**WHAT TO PRODUCE**
Once you have read the entries below, give them all again without any difference.

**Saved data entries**

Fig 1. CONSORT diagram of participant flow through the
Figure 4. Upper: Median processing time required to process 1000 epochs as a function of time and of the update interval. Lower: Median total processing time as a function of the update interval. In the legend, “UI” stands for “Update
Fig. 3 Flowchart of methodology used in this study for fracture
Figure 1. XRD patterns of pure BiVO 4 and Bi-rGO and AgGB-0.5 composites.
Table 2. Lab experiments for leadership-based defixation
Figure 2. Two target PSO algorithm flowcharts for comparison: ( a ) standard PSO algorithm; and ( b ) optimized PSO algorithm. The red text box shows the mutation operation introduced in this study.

**ANSWER BELOW**
Fig 1. CONSORT diagram of participant flow through the
Figure 4. Upper: Median processing time required to process 1000 epochs as a function of time and of the update interval. Lower: Median total processing time as a function of the update interval. In the legend, “UI” stands for “Update
Fig. 3 Flowchart of methodology used in this study for fracture
Figure 1. XRD patterns of pure BiVO 4 and Bi-rGO and AgGB-0.5 composites.
Table 2. Lab experiments for leadership-based defixation
Figure 2. Two target PSO algorithm flowcharts for comparison: ( a ) standard PSO algorithm; and ( b ) optimized PSO algorithm. The red text box shows the mutation operation introduced in this study.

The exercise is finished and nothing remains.